:: Exercise material ::

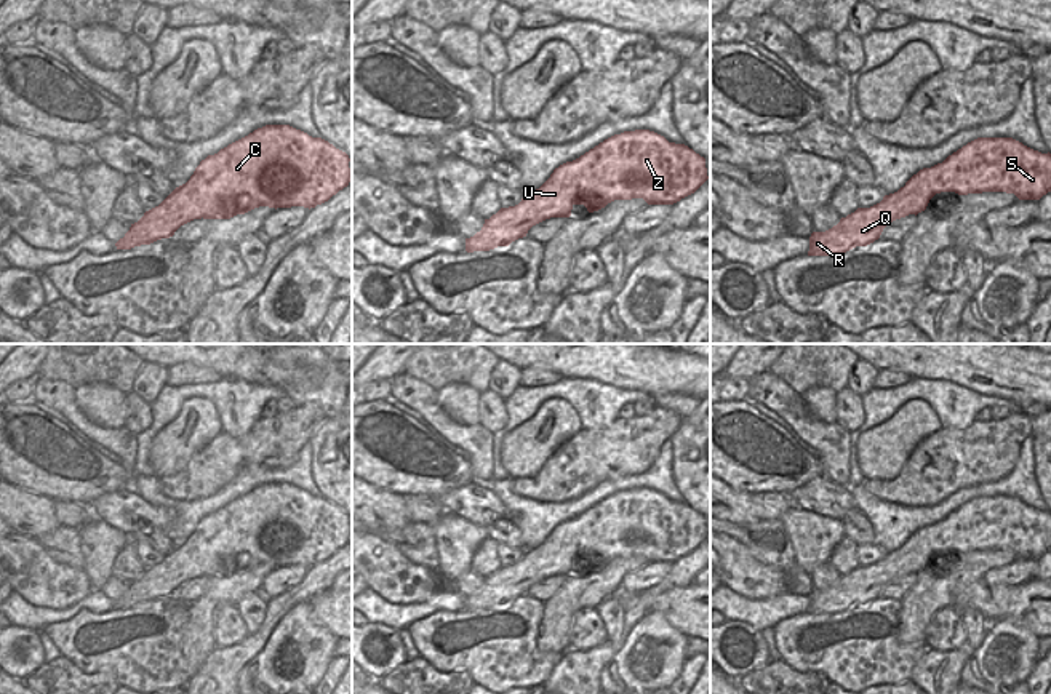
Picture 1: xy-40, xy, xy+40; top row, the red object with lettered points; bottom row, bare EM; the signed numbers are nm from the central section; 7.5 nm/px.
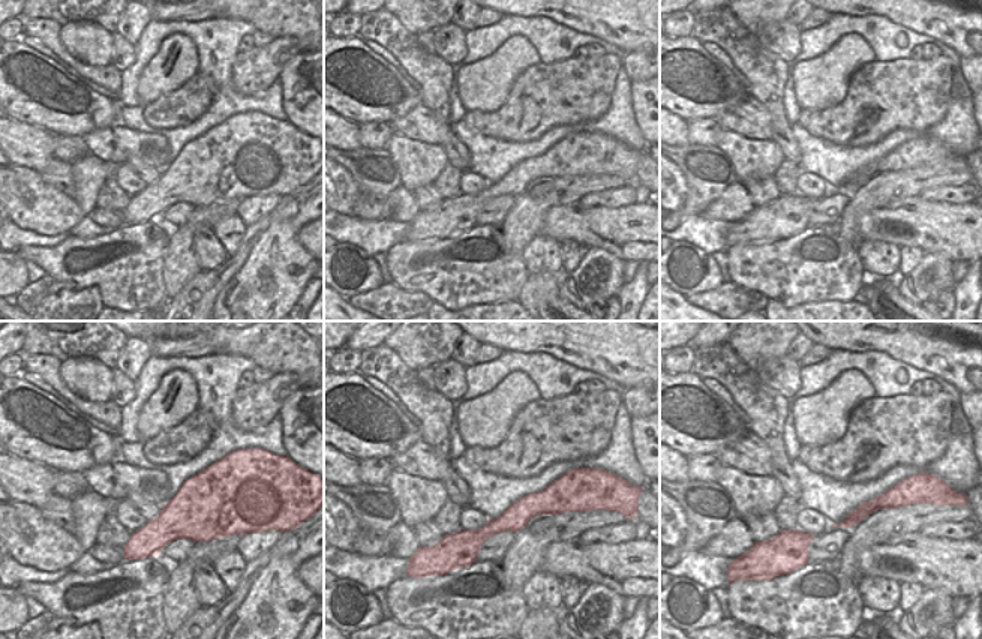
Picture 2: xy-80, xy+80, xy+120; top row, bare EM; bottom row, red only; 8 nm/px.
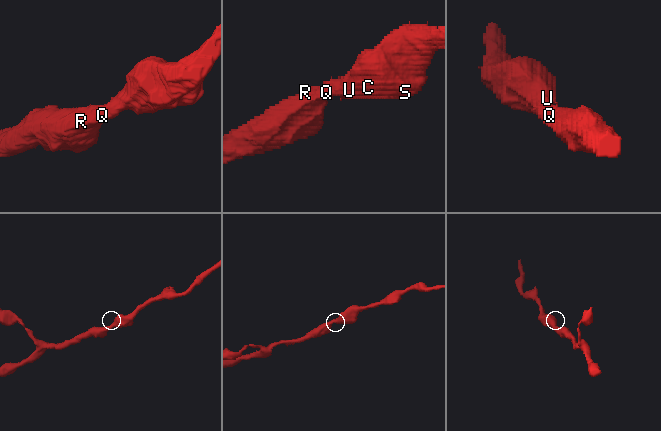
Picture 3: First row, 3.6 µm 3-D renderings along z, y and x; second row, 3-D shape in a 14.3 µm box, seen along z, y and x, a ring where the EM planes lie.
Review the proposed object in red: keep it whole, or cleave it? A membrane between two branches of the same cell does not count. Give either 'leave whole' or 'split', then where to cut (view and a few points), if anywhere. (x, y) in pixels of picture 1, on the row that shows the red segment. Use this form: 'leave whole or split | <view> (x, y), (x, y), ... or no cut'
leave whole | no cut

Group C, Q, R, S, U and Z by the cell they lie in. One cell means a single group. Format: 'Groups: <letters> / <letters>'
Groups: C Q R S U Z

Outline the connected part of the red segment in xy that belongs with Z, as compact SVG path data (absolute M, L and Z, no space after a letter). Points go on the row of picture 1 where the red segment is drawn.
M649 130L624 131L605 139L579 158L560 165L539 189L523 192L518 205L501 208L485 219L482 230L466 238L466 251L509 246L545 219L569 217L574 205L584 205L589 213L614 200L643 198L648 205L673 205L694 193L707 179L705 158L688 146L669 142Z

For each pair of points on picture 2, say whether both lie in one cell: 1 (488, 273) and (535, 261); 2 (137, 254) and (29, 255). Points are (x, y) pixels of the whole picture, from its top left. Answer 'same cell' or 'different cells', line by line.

:::

Work item -
With the pictures left aside, write out all of the records above exactly.

Exercise result -
Picture 1: xy-40, xy, xy+40; top row, the red object with lettered points; bottom row, bare EM; the signed numbers are nm from the central section; 7.5 nm/px.
Picture 2: xy-80, xy+80, xy+120; top row, bare EM; bottom row, red only; 8 nm/px.
Picture 3: First row, 3.6 µm 3-D renderings along z, y and x; second row, 3-D shape in a 14.3 µm box, seen along z, y and x, a ring where the EM planes lie.
Review the proposed object in red: keep it whole, or cleave it? A membrane between two branches of the same cell does not count. Give either 'leave whole' or 'split', then where to cut (view and a few points), if anywhere. (x, y) in pixels of picture 1, on the row that shows the red segment. Use this form: 'leave whole or split | <view> (x, y), (x, y), ... or no cut'
leave whole | no cut

Group C, Q, R, S, U and Z by the cell they lie in. One cell means a single group. Format: 'Groups: <letters> / <letters>'
Groups: C Q R S U Z

Outline the connected part of the red segment in xy that belongs with Z, as compact SVG path data (absolute M, L and Z, no space after a letter). Points go on the row of picture 1 where the red segment is drawn.
M649 130L624 131L605 139L579 158L560 165L539 189L523 192L518 205L501 208L485 219L482 230L466 238L466 251L509 246L545 219L569 217L574 205L584 205L589 213L614 200L643 198L648 205L673 205L694 193L707 179L705 158L688 146L669 142Z

For each pair of points on picture 2, say whether both lie in one cell: 1 (488, 273) and (535, 261); 2 (137, 254) and (29, 255). Points are (x, y) pixels of the whole picture, from its top left. Answer 'same cell' or 'different cells', line by line.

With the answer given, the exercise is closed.